What are children’s books doing to your expectations?

Posted by Gay

I don’t mean to complain.  But quite recently, it occurred to me that from an early age, I was the victim of brainwashing.  Why else would I have no greater desire from the age of six onwards than to live in Paris and be an artist?

As a child I had an English version of a book by Dorothy Yardley called MacBunny Goes to Paris.  Until fairly recently I had forgotten this book, and it appears the world has largely forgotten it, too.  In searching for it online I could find reference only to the French edition.  But it so happened that a few years ago I stumbled over a copy of MacBunny in somebody’s house and was horrified to discover that my enduring life ambition had, in fact, been cribbed from a picture book, long before I reached the age of reason.

Cover art for Dorothy Yardley’s MacBunny, French edition

MacBunny is a Scottish rabbit (as evident from his name, kilt and bagpipes) who finds happiness visiting Montmartre and living among the French.  From memory, I think he paints at an easel while there, or at any rate somebody does.  He definitely plays the bagpipes to French acclaim.  I loved MacBunny with a passion.  For me, this was much more than a book full of colourful pictures and enjoyable adventures.  It was an advertisement for a way of life that sounded ideal and irresistible and about as far from my rural Queensland childhood as life could get.  Monet might have been a magnet in my maturity, but it was MacBunny who first set my paws on the path to Paris.

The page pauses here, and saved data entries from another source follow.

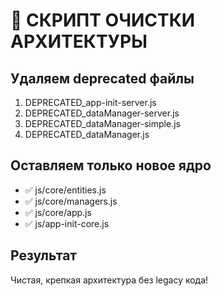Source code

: # 🧹 СКРИПТ ОЧИСТКИ АРХИТЕКТУРЫ

## Удаляем deprecated файлы

1. DEPRECATED_app-init-server.js
2. DEPRECATED_dataManager-server.js  
3. DEPRECATED_dataManager-simple.js
4. DEPRECATED_dataManager.js

## Оставляем только новое ядро

- ✅ js/core/entities.js
- ✅ js/core/managers.js  
- ✅ js/core/app.js
- ✅ js/app-init-core.js

## Результат

Чистая, крепкая архитектура без legacy кода!
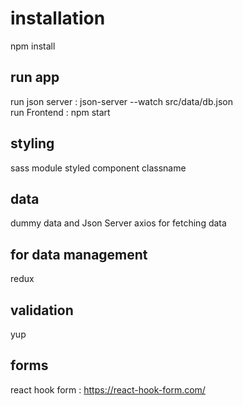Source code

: # installation 
npm install 

## run app
run json server : json-server --watch  src/data/db.json          
run Frontend : npm start 

## styling 
sass module 
styled component 
classname

## data 
dummy data and Json Server 
axios for fetching data 

## for data management 
redux 

## validation 
yup 

## forms 
react hook form : https://react-hook-form.com/
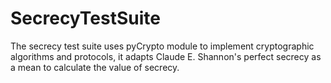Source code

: # SecrecyTestSuite

The secrecy test suite uses pyCrypto module to implement cryptographic algorithms and protocols, it adapts Claude E. Shannon's perfect secrecy as a mean to calculate the value of secrecy.

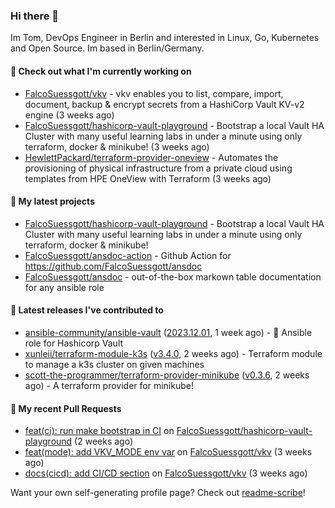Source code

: ### Hi there 👋

Im Tom, DevOps Engineer in Berlin and interested in Linux, Go, Kubernetes and Open Source.
Im based in Berlin/Germany.

#### 👷 Check out what I'm currently working on

- [FalcoSuessgott/vkv](https://github.com/FalcoSuessgott/vkv) - vkv enables you to list, compare, import, document, backup &amp; encrypt secrets from a HashiCorp Vault KV-v2 engine (3 weeks ago)
- [FalcoSuessgott/hashicorp-vault-playground](https://github.com/FalcoSuessgott/hashicorp-vault-playground) - Bootstrap a local Vault HA Cluster with many useful learning labs in under a minute using only terraform, docker &amp; minikube! (3 weeks ago)
- [HewlettPackard/terraform-provider-oneview](https://github.com/HewlettPackard/terraform-provider-oneview) - Automates the provisioning of physical infrastructure from a private cloud using templates from HPE OneView with Terraform (3 weeks ago)

#### 🌱 My latest projects

- [FalcoSuessgott/hashicorp-vault-playground](https://github.com/FalcoSuessgott/hashicorp-vault-playground) - Bootstrap a local Vault HA Cluster with many useful learning labs in under a minute using only terraform, docker &amp; minikube!
- [FalcoSuessgott/ansdoc-action](https://github.com/FalcoSuessgott/ansdoc-action) - Github Action for https://github.com/FalcoSuessgott/ansdoc
- [FalcoSuessgott/ansdoc](https://github.com/FalcoSuessgott/ansdoc) - out-of-the-box markown table documentation for any ansible role

#### 🔭 Latest releases I've contributed to

- [ansible-community/ansible-vault](https://github.com/ansible-community/ansible-vault) ([2023.12.01](https://github.com/ansible-community/ansible-vault/releases/tag/2023.12.01), 1 week ago) - :key: Ansible role for Hashicorp Vault
- [xunleii/terraform-module-k3s](https://github.com/xunleii/terraform-module-k3s) ([v3.4.0](https://github.com/xunleii/terraform-module-k3s/releases/tag/v3.4.0), 2 weeks ago) - Terraform module to manage a k3s cluster on given machines
- [scott-the-programmer/terraform-provider-minikube](https://github.com/scott-the-programmer/terraform-provider-minikube) ([v0.3.6](https://github.com/scott-the-programmer/terraform-provider-minikube/releases/tag/v0.3.6), 2 weeks ago) - A terraform provider for minikube!

#### 🔨 My recent Pull Requests

- [feat(ci): run make bootstrap in CI](https://github.com/FalcoSuessgott/hashicorp-vault-playground/pull/24) on [FalcoSuessgott/hashicorp-vault-playground](https://github.com/FalcoSuessgott/hashicorp-vault-playground) (2 weeks ago)
- [feat(mode): add VKV_MODE env var](https://github.com/FalcoSuessgott/vkv/pull/190) on [FalcoSuessgott/vkv](https://github.com/FalcoSuessgott/vkv) (3 weeks ago)
- [docs(cicd): add CI/CD section](https://github.com/FalcoSuessgott/vkv/pull/189) on [FalcoSuessgott/vkv](https://github.com/FalcoSuessgott/vkv) (3 weeks ago)

Want your own self-generating profile page? Check out [readme-scribe](https://github.com/muesli/readme-scribe)!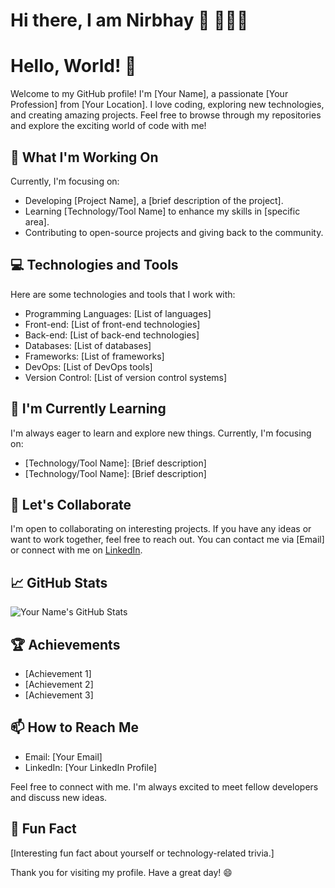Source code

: # Hi there, I am Nirbhay 👋 🧑🏽‍💻

# Hello, World! 👋

Welcome to my GitHub profile! I'm [Your Name], a passionate [Your Profession] from [Your Location]. I love coding, exploring new technologies, and creating amazing projects. Feel free to browse through my repositories and explore the exciting world of code with me!

## 🔭 What I'm Working On

Currently, I'm focusing on:

- Developing [Project Name], a [brief description of the project].
- Learning [Technology/Tool Name] to enhance my skills in [specific area].
- Contributing to open-source projects and giving back to the community.

## 💻 Technologies and Tools

Here are some technologies and tools that I work with:

- Programming Languages: [List of languages]
- Front-end: [List of front-end technologies]
- Back-end: [List of back-end technologies]
- Databases: [List of databases]
- Frameworks: [List of frameworks]
- DevOps: [List of DevOps tools]
- Version Control: [List of version control systems]

## 🌱 I'm Currently Learning

I'm always eager to learn and explore new things. Currently, I'm focusing on:

- [Technology/Tool Name]: [Brief description]
- [Technology/Tool Name]: [Brief description]

## 👯 Let's Collaborate

I'm open to collaborating on interesting projects. If you have any ideas or want to work together, feel free to reach out. You can contact me via [Email] or connect with me on [LinkedIn](https://www.linkedin.com/in/your-profile).

## 📈 GitHub Stats

![Your Name's GitHub Stats](https://github-readme-stats.vercel.app/api?username=your-username&show_icons=true&theme=dark)

## 🏆 Achievements

- [Achievement 1]
- [Achievement 2]
- [Achievement 3]

## 📫 How to Reach Me

- Email: [Your Email]
- LinkedIn: [Your LinkedIn Profile]

Feel free to connect with me. I'm always excited to meet fellow developers and discuss new ideas.

## 🎯 Fun Fact

[Interesting fun fact about yourself or technology-related trivia.]

Thank you for visiting my profile. Have a great day! 😄
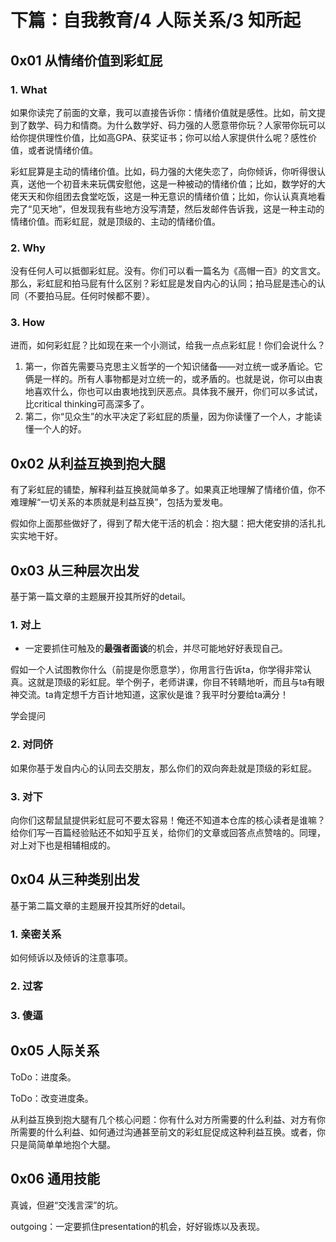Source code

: # 下篇：自我教育/4 人际关系/3 知所起

## 0x01 从情绪价值到彩虹屁

### 1. What

如果你读完了前面的文章，我可以直接告诉你：情绪价值就是感性。比如，前文提到了数学、码力和情商。为什么数学好、码力强的人愿意带你玩？人家带你玩可以给你提供理性价值，比如高GPA、获奖证书；你可以给人家提供什么呢？感性价值，或者说情绪价值。

彩虹屁算是主动的情绪价值。比如，码力强的大佬失恋了，向你倾诉，你听得很认真，送他一个初音未来玩偶安慰他，这是一种被动的情绪价值；比如，数学好的大佬天天和你组团去食堂吃饭，这是一种无意识的情绪价值；比如，你认认真真地看完了“见天地”，但发现我有些地方没写清楚，然后发邮件告诉我，这是一种主动的情绪价值。而彩虹屁，就是顶级的、主动的情绪价值。

### 2. Why

没有任何人可以抵御彩虹屁。没有。你们可以看一篇名为《高帽一百》的文言文。那么，彩虹屁和拍马屁有什么区别？彩虹屁是发自内心的认同；拍马屁是违心的认同（不要拍马屁。任何时候都不要）。

### 3. How

进而，如何彩虹屁？比如现在来一个小测试，给我一点点彩虹屁！你们会说什么？

1. 第一，你首先需要马克思主义哲学的一个知识储备——对立统一或矛盾论。它俩是一样的。所有人事物都是对立统一的，或矛盾的。也就是说，你可以由衷地喜欢什么，你也可以由衷地找到厌恶点。具体我不展开，你们可以多试试，比critical thinking可高深多了。
2. 第二，你“见众生”的水平决定了彩虹屁的质量，因为你读懂了一个人，才能读懂一个人的好。

## 0x02 从利益互换到抱大腿

有了彩虹屁的铺垫，解释利益互换就简单多了。如果真正地理解了情绪价值，你不难理解“一切关系的本质就是利益互换”，包括为爱发电。

假如你上面那些做好了，得到了帮大佬干活的机会：抱大腿：把大佬安排的活扎扎实实地干好。

## 0x03 从三种层次出发

基于第一篇文章的主题展开投其所好的detail。

### 1. 对上

- 一定要抓住可触及的**最强者面谈**的机会，并尽可能地好好表现自己。

假如一个人试图教你什么（前提是你愿意学），你用言行告诉ta，你学得非常认真。这就是顶级的彩虹屁。举个例子，老师讲课，你目不转睛地听，而且与ta有眼神交流。ta肯定想千方百计地知道，这家伙是谁？我平时分要给ta满分！

学会提问

### 2. 对同侪

如果你基于发自内心的认同去交朋友，那么你们的双向奔赴就是顶级的彩虹屁。

### 3. 对下

向你们这帮鼠鼠提供彩虹屁可不要太容易！俺还不知道本仓库的核心读者是谁嘛？给你们写一百篇经验贴还不如知乎互关，给你们的文章或回答点点赞啥的。同理，对上对下也是相辅相成的。

## 0x04 从三种类别出发

基于第二篇文章的主题展开投其所好的detail。

### 1. 亲密关系

如何倾诉以及倾诉的注意事项。

### 2. 过客

### 3. 傻逼

## 0x05 人际关系

ToDo：进度条。

ToDo：改变进度条。

从利益互换到抱大腿有几个核心问题：你有什么对方所需要的什么利益、对方有你所需要的什么利益、如何通过沟通甚至前文的彩虹屁促成这种利益互换。或者，你只是简简单单地抱个大腿。

## 0x06 通用技能

真诚，但避“交浅言深”的坑。

outgoing：一定要抓住presentation的机会，好好锻炼以及表现。
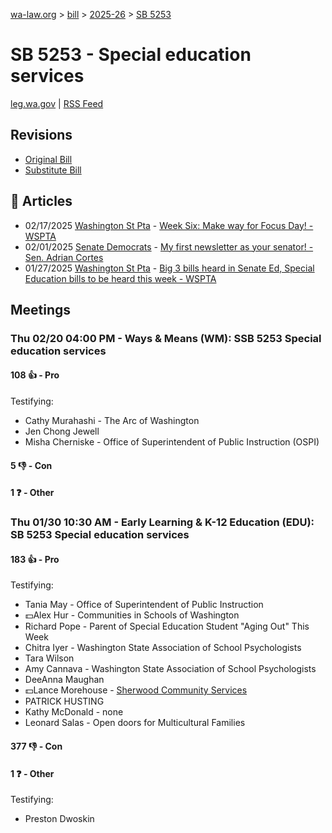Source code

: [wa-law.org](/) > [bill](/bill/) > [2025-26](/bill/2025-26/) > [SB 5253](/bill/2025-26/sb/5253/)

# SB 5253 - Special education services
[leg.wa.gov](https://app.leg.wa.gov/billsummary?BillNumber=5253&Year=2025&Initiative=false) | [RSS Feed](./rss.xml)

## Revisions
* [Original Bill](1/)
* [Substitute Bill](S/)

## 📰 Articles
* 02/17/2025 [Washington St Pta](/org/washington_st_pta/) - [Week Six: Make way for Focus Day! - WSPTA](https://www.wastatepta.org/week-six-make-way-for-focus-day/#:~:text=SSB%205253)
* 02/01/2025 [Senate Democrats](/org/senate_democrats/) - [My first newsletter as your senator! - Sen. Adrian Cortes](https://senatedemocrats.wa.gov/cortes/2025/01/31/my-first-newsletter-as-your-senator/#:~:text=SB%205253)
* 01/27/2025 [Washington St Pta](/org/washington_st_pta/) - [Big 3 bills heard in Senate Ed, Special Education bills to be heard this week - WSPTA](https://www.wastatepta.org/2025session-week3/#:~:text=SB%205253)

## Meetings
### Thu 02/20 04:00 PM - Ways & Means (WM): SSB 5253 Special education services
#### 108 👍 - Pro
Testifying:
* Cathy Murahashi - The Arc of Washington
* Jen Chong Jewell
* Misha Cherniske - Office of Superintendent of Public Instruction (OSPI)

#### 5 👎 - Con

#### 1 ❓ - Other

### Thu 01/30 10:30 AM - Early Learning & K-12 Education (EDU): SB 5253 Special education services
#### 183 👍 - Pro
Testifying:
* Tania May - Office of Superintendent of Public Instruction
* 💵Alex Hur - Communities in Schools of Washington
* Richard Pope - Parent of Special Education Student "Aging Out" This Week
* Chitra Iyer - Washington State Association of School Psychologists
* Tara Wilson
* Amy Cannava - Washington State Association of School Psychologists
* DeeAnna Maughan
* 💵Lance Morehouse - [Sherwood Community Services](/org/sherwood_community_services/)
* PATRICK HUSTING
* Kathy McDonald - none
* Leonard Salas - Open doors for Multicultural Families

#### 377 👎 - Con

#### 1 ❓ - Other
Testifying:
* Preston Dwoskin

I did go to Paris and do some drawings in art museums there, and I did have a little garret studio many years later in a different city.  Briefly, I lived the MacBunny dream.  Of course, Paris and being an artist weren’t quite as advertised.  When the dream became more of a nightmare, I asked myself why it was so hard to let go of something that had never actually worked.  It was embarrassing to realise that perhaps my dream had been simply a case of brain programming brought about by repeated readings of a charming book about a rabbit.

My tendency to identify with MacBunny was no doubt amplified by prior experience with Ole Risom’s I Am A Bunny, which I knew by heart. In this Little Golden Book, which is still available and popular, Richard Scarry’s beautiful illustrations capture the joy of Nicholas, the bunny hero, as he enjoys nature and the four seasons – again, seasons unknown to me, but for which I yearned from childhood onward. Daffodils? Falling leaves? Snow? I was equally keen on Ivy Wallace’s Pookie, a rainbow-winged white rabbit who lived in the forest with hippy-ish types and befriended birds, rather than laying waste to the environment as rabbits do in Australia.  If these two books stimulated my later forays into biology and conservation, my entire career could be the product of juvenile brainwashing. 

So be careful what books you give your kids.  And ask yourself: am I living out some form of programming I don’t even remember?  Some form of programming that comes from … a fictional rabbit?